**Activity**
Only one range belongs in the answer: the line holding "また、各中央競技団体のほうか" through the last line of the records, reproduced as is.

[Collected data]
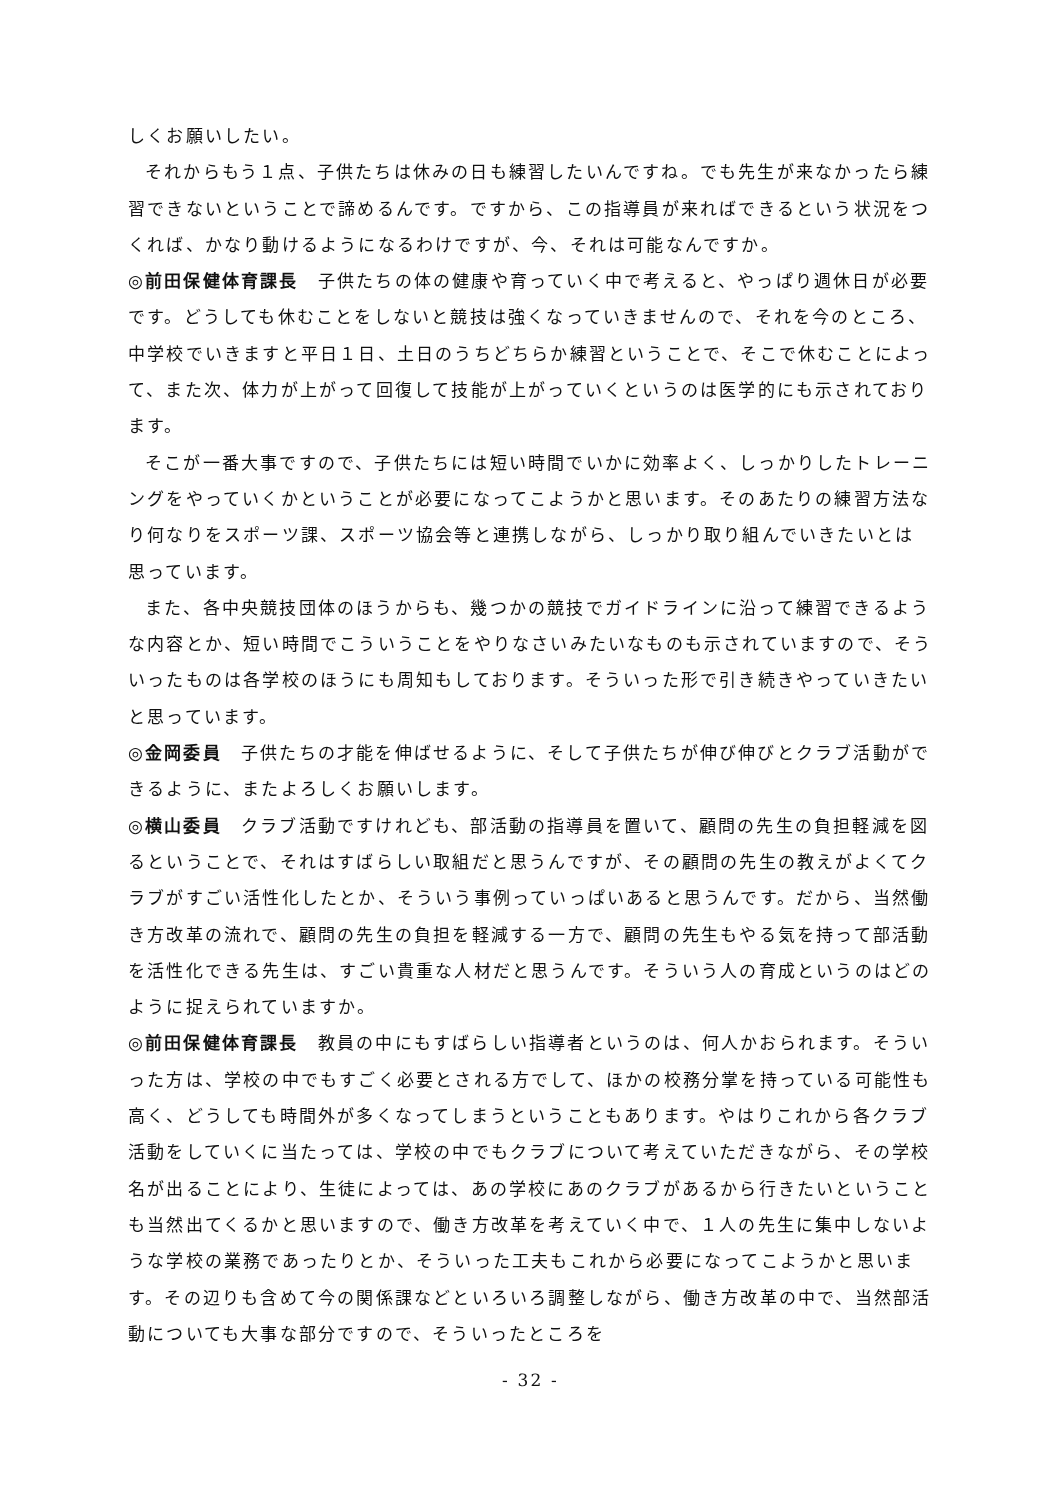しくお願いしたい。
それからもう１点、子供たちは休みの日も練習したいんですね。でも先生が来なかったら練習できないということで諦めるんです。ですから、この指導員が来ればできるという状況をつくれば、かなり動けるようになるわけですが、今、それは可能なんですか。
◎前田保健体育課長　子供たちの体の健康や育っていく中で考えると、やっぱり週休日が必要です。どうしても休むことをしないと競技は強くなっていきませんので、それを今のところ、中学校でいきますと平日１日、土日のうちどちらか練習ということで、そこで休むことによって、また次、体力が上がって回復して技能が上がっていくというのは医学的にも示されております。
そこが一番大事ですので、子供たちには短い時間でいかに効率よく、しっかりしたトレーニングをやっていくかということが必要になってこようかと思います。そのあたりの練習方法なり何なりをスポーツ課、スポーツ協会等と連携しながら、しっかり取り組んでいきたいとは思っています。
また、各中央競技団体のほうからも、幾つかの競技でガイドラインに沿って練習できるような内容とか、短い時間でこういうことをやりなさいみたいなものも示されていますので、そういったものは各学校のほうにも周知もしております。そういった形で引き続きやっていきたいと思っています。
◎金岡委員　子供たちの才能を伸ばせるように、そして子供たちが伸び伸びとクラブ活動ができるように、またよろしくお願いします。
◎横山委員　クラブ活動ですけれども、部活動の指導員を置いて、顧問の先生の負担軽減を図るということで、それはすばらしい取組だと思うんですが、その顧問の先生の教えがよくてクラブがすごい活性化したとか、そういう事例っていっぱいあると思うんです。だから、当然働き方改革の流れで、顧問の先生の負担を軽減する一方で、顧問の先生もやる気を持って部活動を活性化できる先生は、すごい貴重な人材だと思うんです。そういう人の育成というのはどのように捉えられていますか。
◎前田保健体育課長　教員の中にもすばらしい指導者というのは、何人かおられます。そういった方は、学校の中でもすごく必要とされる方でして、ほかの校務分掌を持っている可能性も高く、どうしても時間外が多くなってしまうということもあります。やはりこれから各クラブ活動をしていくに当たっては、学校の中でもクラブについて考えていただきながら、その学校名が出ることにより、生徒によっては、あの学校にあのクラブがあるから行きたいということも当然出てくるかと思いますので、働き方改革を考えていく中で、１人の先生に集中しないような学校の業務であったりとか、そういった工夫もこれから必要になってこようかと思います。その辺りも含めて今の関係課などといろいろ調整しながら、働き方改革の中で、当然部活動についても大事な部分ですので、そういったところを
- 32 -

**Task solution**
また、各中央競技団体のほうからも、幾つかの競技でガイドラインに沿って練習できるような内容とか、短い時間でこういうことをやりなさいみたいなものも示されていますので、そういったものは各学校のほうにも周知もしております。そういった形で引き続きやっていきたいと思っています。
◎金岡委員　子供たちの才能を伸ばせるように、そして子供たちが伸び伸びとクラブ活動ができるように、またよろしくお願いします。
◎横山委員　クラブ活動ですけれども、部活動の指導員を置いて、顧問の先生の負担軽減を図るということで、それはすばらしい取組だと思うんですが、その顧問の先生の教えがよくてクラブがすごい活性化したとか、そういう事例っていっぱいあると思うんです。だから、当然働き方改革の流れで、顧問の先生の負担を軽減する一方で、顧問の先生もやる気を持って部活動を活性化できる先生は、すごい貴重な人材だと思うんです。そういう人の育成というのはどのように捉えられていますか。
◎前田保健体育課長　教員の中にもすばらしい指導者というのは、何人かおられます。そういった方は、学校の中でもすごく必要とされる方でして、ほかの校務分掌を持っている可能性も高く、どうしても時間外が多くなってしまうということもあります。やはりこれから各クラブ活動をしていくに当たっては、学校の中でもクラブについて考えていただきながら、その学校名が出ることにより、生徒によっては、あの学校にあのクラブがあるから行きたいということも当然出てくるかと思いますので、働き方改革を考えていく中で、１人の先生に集中しないような学校の業務であったりとか、そういった工夫もこれから必要になってこようかと思います。その辺りも含めて今の関係課などといろいろ調整しながら、働き方改革の中で、当然部活動についても大事な部分ですので、そういったところを
- 32 -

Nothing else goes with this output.